Originally Posted by JohnQuig:
“I recorded Dirty Dozen today, looked like Channel 5 were showing it in 1.78:1 - do you happen to know if that's right? IMDb has it listed as 2.20:1”
The IMDb trips over itself yet again!*
THE DIRTY DOZEN was shot in hard-matte spherical 35mm (ie. black borders burned into the image top and bottom during principal photography, which meant the central image could be properly centred on-screen during theatrical exhibition), and the website in70mm.com says the AR was 1.75:1. The process is billed as 'Metroscope' on some contemporary ad-mats, but there's no such process - it was just a fancy way of luring punters at a time when screen formats were a commercial virtue.
The film was blown-up to 70mm for some engagements, presumably with the same AR (it would be 'pillarboxed' on the 2.21:1 frame, black bars down the sides, though you wouldn't see those on-screen).
It
could have been screened in the larger format at any ratio between 1.66:1 and 1.85:1 (depending on whether the matting allowed anything wider than 1.75:1), but the IMDb's insistence on '2.20:1' (actually 2.21:1 until the late 1970's) is probably down to the fact that they think the shape of the frame is paramount, NOT the projected image. It has led to a ludicrous situation whereby many post-1953 35mm films are listed on the main page as '1.33:1', even though the
intended projected image is anywhere from 1.66 to 1.85, which you wouldn't know unless you clicked on the Technical Specifications (and how many people would do
that, do you wonder?!!). With TDD, they've simply listed the shape of the frame, not the intended theatrical image.

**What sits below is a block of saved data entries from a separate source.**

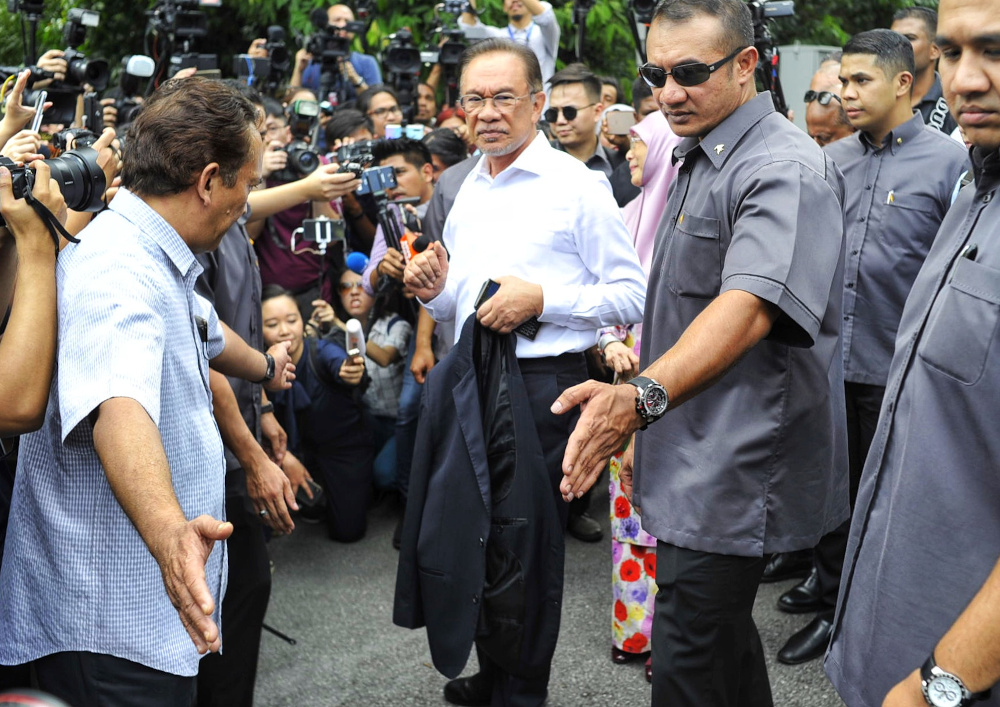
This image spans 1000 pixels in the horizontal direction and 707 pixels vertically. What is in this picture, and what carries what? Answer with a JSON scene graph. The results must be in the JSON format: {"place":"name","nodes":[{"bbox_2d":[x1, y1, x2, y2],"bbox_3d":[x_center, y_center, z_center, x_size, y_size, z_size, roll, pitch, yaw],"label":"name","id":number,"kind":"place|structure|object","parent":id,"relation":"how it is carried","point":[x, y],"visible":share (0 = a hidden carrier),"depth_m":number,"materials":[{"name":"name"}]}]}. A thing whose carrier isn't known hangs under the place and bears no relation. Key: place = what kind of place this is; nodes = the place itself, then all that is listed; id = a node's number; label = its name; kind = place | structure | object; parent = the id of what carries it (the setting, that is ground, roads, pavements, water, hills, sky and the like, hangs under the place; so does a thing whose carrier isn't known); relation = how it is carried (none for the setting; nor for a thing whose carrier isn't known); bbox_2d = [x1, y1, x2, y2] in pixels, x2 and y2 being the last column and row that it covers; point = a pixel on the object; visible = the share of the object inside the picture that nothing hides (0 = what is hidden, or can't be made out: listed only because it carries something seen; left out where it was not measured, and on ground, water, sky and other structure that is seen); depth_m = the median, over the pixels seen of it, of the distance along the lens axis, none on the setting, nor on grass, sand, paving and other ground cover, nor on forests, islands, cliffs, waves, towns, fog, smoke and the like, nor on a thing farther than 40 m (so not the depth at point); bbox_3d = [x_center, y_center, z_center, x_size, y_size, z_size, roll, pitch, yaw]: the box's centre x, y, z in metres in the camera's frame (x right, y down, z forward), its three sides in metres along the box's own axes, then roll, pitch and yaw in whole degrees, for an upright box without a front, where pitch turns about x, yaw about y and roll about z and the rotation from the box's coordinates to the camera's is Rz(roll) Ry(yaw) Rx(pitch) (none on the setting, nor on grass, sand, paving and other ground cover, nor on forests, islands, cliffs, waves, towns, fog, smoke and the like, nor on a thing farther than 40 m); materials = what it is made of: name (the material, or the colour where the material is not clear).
{"place":"outdoors","nodes":[
{"label":"outdoors","id":0,"kind":"place"},
{"bbox_2d":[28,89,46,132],"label":"smartphone","id":1,"kind":"object","parent":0,"point":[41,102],"visible":0.69,"depth_m":3.40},
{"bbox_2d":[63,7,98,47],"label":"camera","id":2,"kind":"object","parent":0,"point":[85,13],"visible":0.9,"depth_m":6.02,"materials":[{"name":"black"}]},
{"bbox_2d":[241,484,848,706],"label":"asphalt road","id":3,"kind":"structure","parent":0,"point":[580,681],"materials":[{"name":"grey asphalt"}]},
{"bbox_2d":[185,217,303,706],"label":"man","id":4,"kind":"object","parent":3,"relation":"on","point":[236,243],"visible":0.34,"depth_m":3.10},
{"bbox_2d":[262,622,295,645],"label":"tripod","id":5,"kind":"object","parent":3,"relation":"on","point":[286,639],"visible":0.29,"depth_m":4.05,"materials":[{"name":"black"}]},
{"bbox_2d":[259,284,373,542],"bbox_3d":[-0.903,0.328,4.893,0.634,1.138,0.610,0,14,-2],"label":"woman","id":6,"kind":"object","parent":3,"relation":"on","point":[278,308],"visible":0.66,"depth_m":4.84},
{"bbox_2d":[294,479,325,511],"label":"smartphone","id":7,"kind":"object","parent":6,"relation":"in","point":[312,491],"visible":0.5,"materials":[{"name":"black"}]},
{"bbox_2d":[345,319,365,358],"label":"mobile phone","id":8,"kind":"object","parent":6,"relation":"in","point":[351,330],"visible":0.88,"depth_m":4.70,"materials":[{"name":"white"}]},
{"bbox_2d":[332,256,411,496],"bbox_3d":[-0.666,0.151,5.350,0.548,1.150,0.591,0,14,-2],"label":"woman","id":9,"kind":"object","parent":3,"relation":"on","point":[399,346],"visible":0.61,"depth_m":5.27},
{"bbox_2d":[345,251,368,273],"bbox_3d":[-0.744,-0.457,5.488,0.157,0.130,0.211,0,14,-2],"label":"microphone","id":10,"kind":"object","parent":9,"relation":"in","point":[355,265],"visible":0.8,"depth_m":5.46,"materials":[{"name":"blue"}]},
{"bbox_2d":[392,38,644,706],"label":"man","id":11,"kind":"object","parent":3,"relation":"on","point":[510,152],"visible":0.92,"depth_m":3.10},
{"bbox_2d":[401,233,431,266],"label":"microphone","id":12,"kind":"object","parent":11,"relation":"in","point":[417,249],"visible":0.62,"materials":[{"name":"plastic"}]},
{"bbox_2d":[392,311,562,686],"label":"jacket","id":13,"kind":"object","parent":11,"relation":"in","point":[473,477],"visible":0.89,"depth_m":3.12,"materials":[{"name":"black fabric"}]},
{"bbox_2d":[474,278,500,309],"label":"phone","id":14,"kind":"object","parent":11,"relation":"in","point":[489,285],"visible":0.52,"depth_m":3.07,"materials":[{"name":"black"}]},
{"bbox_2d":[598,114,691,666],"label":"woman","id":15,"kind":"object","parent":3,"relation":"on","point":[616,639],"visible":0.2,"depth_m":3.63},
{"bbox_2d":[550,0,848,706],"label":"man","id":16,"kind":"object","parent":3,"relation":"on","point":[729,279],"visible":0.98,"depth_m":2.43},
{"bbox_2d":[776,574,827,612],"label":"shoe","id":17,"kind":"object","parent":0,"point":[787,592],"visible":0.63,"depth_m":4.13,"materials":[{"name":"black leather"}]},
{"bbox_2d":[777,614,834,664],"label":"shoe","id":18,"kind":"object","parent":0,"point":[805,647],"visible":0.76,"depth_m":3.76,"materials":[{"name":"black leather"}]},
{"bbox_2d":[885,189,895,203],"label":"pen","id":19,"kind":"object","parent":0,"point":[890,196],"visible":0.96,"depth_m":3.44,"materials":[{"name":"metal"}]},
{"label":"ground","id":20,"kind":"structure","parent":0},
{"bbox_2d":[3,0,45,63],"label":"tripod","id":21,"kind":"object","parent":20,"relation":"on","point":[39,3],"visible":0.62,"depth_m":7.27,"materials":[{"name":"black"}]},
{"bbox_2d":[0,167,64,444],"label":"person","id":22,"kind":"object","parent":20,"relation":"on","point":[51,277],"visible":0.8,"depth_m":2.21},
{"bbox_2d":[0,147,108,222],"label":"camera","id":23,"kind":"object","parent":22,"relation":"in","point":[63,172],"visible":0.8,"depth_m":2.34,"materials":[{"name":"black plastic"}]},
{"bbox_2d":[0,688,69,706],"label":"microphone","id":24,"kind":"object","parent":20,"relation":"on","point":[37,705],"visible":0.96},
{"bbox_2d":[0,1,104,130],"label":"cameras","id":25,"kind":"object","parent":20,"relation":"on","point":[91,67],"visible":0.58,"depth_m":5.11,"materials":[{"name":"black plastic"}]},
{"bbox_2d":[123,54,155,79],"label":"camera flash","id":26,"kind":"object","parent":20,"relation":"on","point":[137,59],"visible":0.89,"depth_m":5.82,"materials":[{"name":"white plastic"}]},
{"bbox_2d":[1,78,287,706],"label":"man","id":27,"kind":"object","parent":20,"relation":"on","point":[115,392],"visible":0.99,"depth_m":2.11},
{"bbox_2d":[142,0,218,82],"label":"video camera","id":28,"kind":"object","parent":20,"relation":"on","point":[190,31],"visible":0.7,"depth_m":6.87,"materials":[{"name":"black plastic"}]},
{"bbox_2d":[242,24,291,87],"bbox_3d":[-1.744,-2.125,7.605,0.439,0.543,0.464,0,14,-2],"label":"video camera","id":29,"kind":"object","parent":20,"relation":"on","point":[276,33],"visible":0.68,"depth_m":7.53,"materials":[{"name":"black plastic"}]},
{"bbox_2d":[248,105,360,300],"bbox_3d":[-1.118,-0.454,5.569,0.636,1.707,0.654,0,14,-2],"label":"person","id":30,"kind":"object","parent":20,"relation":"on","point":[270,265],"visible":0.37,"depth_m":5.38},
{"bbox_2d":[280,98,325,178],"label":"camera","id":31,"kind":"object","parent":30,"relation":"in","point":[300,156],"visible":0.81,"depth_m":5.28,"materials":[{"name":"black plastic"}]},
{"bbox_2d":[294,216,346,253],"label":"smartphone","id":32,"kind":"object","parent":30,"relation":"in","point":[326,229],"visible":0.88,"depth_m":4.98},
{"bbox_2d":[329,138,380,189],"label":"camera","id":33,"kind":"object","parent":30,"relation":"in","point":[351,154],"visible":0.74,"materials":[{"name":"black plastic"}]},
{"bbox_2d":[292,3,376,98],"bbox_3d":[-1.285,-1.786,8.127,0.703,1.872,0.668,0,14,-2],"label":"man","id":34,"kind":"object","parent":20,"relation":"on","point":[337,9],"visible":0.51,"depth_m":7.93},
{"bbox_2d":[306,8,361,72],"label":"video camera","id":35,"kind":"object","parent":34,"relation":"in","point":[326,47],"visible":0.92,"depth_m":7.64,"materials":[{"name":"black plastic"}]},
{"bbox_2d":[324,105,373,150],"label":"person","id":36,"kind":"object","parent":20,"relation":"on","point":[345,122],"visible":0.25,"depth_m":5.98},
{"bbox_2d":[360,85,404,139],"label":"man","id":37,"kind":"object","parent":20,"relation":"on","point":[385,104],"visible":0.44,"depth_m":6.60},
{"bbox_2d":[354,135,437,302],"bbox_3d":[-0.427,-0.287,5.149,0.568,1.487,0.590,0,14,-2],"label":"man","id":38,"kind":"object","parent":20,"relation":"on","point":[411,166],"visible":0.34,"depth_m":5.02},
{"bbox_2d":[356,163,397,196],"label":"smartphone","id":39,"kind":"object","parent":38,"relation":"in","point":[375,176],"visible":0.88,"depth_m":4.81,"materials":[{"name":"blue"}]},
{"bbox_2d":[383,123,424,140],"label":"smartphone","id":40,"kind":"object","parent":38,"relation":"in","point":[413,132],"visible":0.77,"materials":[{"name":"blue"}]},
{"bbox_2d":[380,27,423,100],"bbox_3d":[-0.754,-2.208,7.951,0.412,0.550,0.577,0,14,-2],"label":"video camera","id":41,"kind":"object","parent":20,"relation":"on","point":[397,59],"visible":0.88,"depth_m":7.90,"materials":[{"name":"black plastic"}]},
{"bbox_2d":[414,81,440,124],"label":"person","id":42,"kind":"object","parent":20,"relation":"on","point":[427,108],"visible":0.28,"depth_m":7.64},
{"bbox_2d":[423,127,468,176],"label":"person","id":43,"kind":"object","parent":20,"relation":"on","point":[439,144],"visible":0.25,"depth_m":5.57},
{"bbox_2d":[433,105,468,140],"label":"person","id":44,"kind":"object","parent":20,"relation":"on","point":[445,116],"visible":0.17,"depth_m":6.34},
{"bbox_2d":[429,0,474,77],"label":"video camera","id":45,"kind":"object","parent":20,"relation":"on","point":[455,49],"visible":0.59,"depth_m":8.13,"materials":[{"name":"black plastic"}]},
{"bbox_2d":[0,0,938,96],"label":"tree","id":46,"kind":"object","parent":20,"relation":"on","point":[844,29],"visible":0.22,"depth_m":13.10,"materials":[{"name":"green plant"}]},
{"bbox_2d":[458,0,560,85],"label":"man","id":47,"kind":"object","parent":20,"relation":"on","point":[536,3],"visible":0.53,"depth_m":7.47},
{"bbox_2d":[542,64,614,177],"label":"man","id":48,"kind":"object","parent":20,"relation":"on","point":[554,99],"visible":0.57,"depth_m":5.15},
{"bbox_2d":[569,0,594,60],"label":"tripod","id":49,"kind":"object","parent":20,"relation":"on","point":[576,13],"visible":0.62,"depth_m":9.37,"materials":[{"name":"black"}]},
{"bbox_2d":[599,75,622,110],"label":"person","id":50,"kind":"object","parent":20,"relation":"on","point":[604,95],"visible":0.16,"depth_m":6.63},
{"bbox_2d":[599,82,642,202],"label":"person","id":51,"kind":"object","parent":20,"relation":"on","point":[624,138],"visible":0.18,"depth_m":5.47},
{"bbox_2d":[604,106,635,135],"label":"smartphone","id":52,"kind":"object","parent":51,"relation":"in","point":[618,116],"visible":0.76,"depth_m":5.41,"materials":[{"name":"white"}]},
{"bbox_2d":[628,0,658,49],"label":"video camera","id":53,"kind":"object","parent":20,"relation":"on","point":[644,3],"visible":0.36,"depth_m":6.59,"materials":[{"name":"black"}]},
{"bbox_2d":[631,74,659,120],"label":"person","id":54,"kind":"object","parent":20,"relation":"on","point":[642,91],"visible":0.13,"depth_m":5.50},
{"bbox_2d":[743,0,795,114],"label":"video camera","id":55,"kind":"object","parent":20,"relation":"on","point":[759,11],"visible":0.41,"depth_m":5.95,"materials":[{"name":"black"}]},
{"bbox_2d":[776,44,838,127],"bbox_3d":[2.850,-1.852,9.645,0.839,1.735,0.500,0,14,-2],"label":"metal cabinet","id":56,"kind":"object","parent":20,"relation":"on","point":[809,49],"visible":0.32,"depth_m":9.39,"materials":[{"name":"grey metal"}]},
{"bbox_2d":[802,53,851,145],"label":"man","id":57,"kind":"object","parent":20,"relation":"on","point":[813,120],"visible":0.28,"depth_m":4.86},
{"bbox_2d":[824,0,999,706],"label":"man","id":58,"kind":"object","parent":20,"relation":"on","point":[996,73],"visible":0.99,"depth_m":1.95},
{"bbox_2d":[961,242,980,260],"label":"pen","id":59,"kind":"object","parent":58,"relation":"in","point":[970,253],"visible":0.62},
{"bbox_2d":[890,2,956,134],"bbox_3d":[2.091,-0.863,5.187,0.585,1.637,0.664,0,14,-2],"label":"man","id":60,"kind":"object","parent":20,"relation":"on","point":[906,21],"visible":0.3,"depth_m":4.99}
]}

I'm told the film WAS released in some territories at 2.21, but was hideously cropped, a fact borne out by a recent DVD version released in Europe (including the UK), cropped to similar dimensions and generating critical heat from all corners of the Net. That has subsequently been corrected, and all subsequent versions are correctly framed at around 1.78:1.
* It doesn't help that anyone can edit info on the site, which means that even if you correct misinformation, someone else can come along and mess it up again while your back is turned!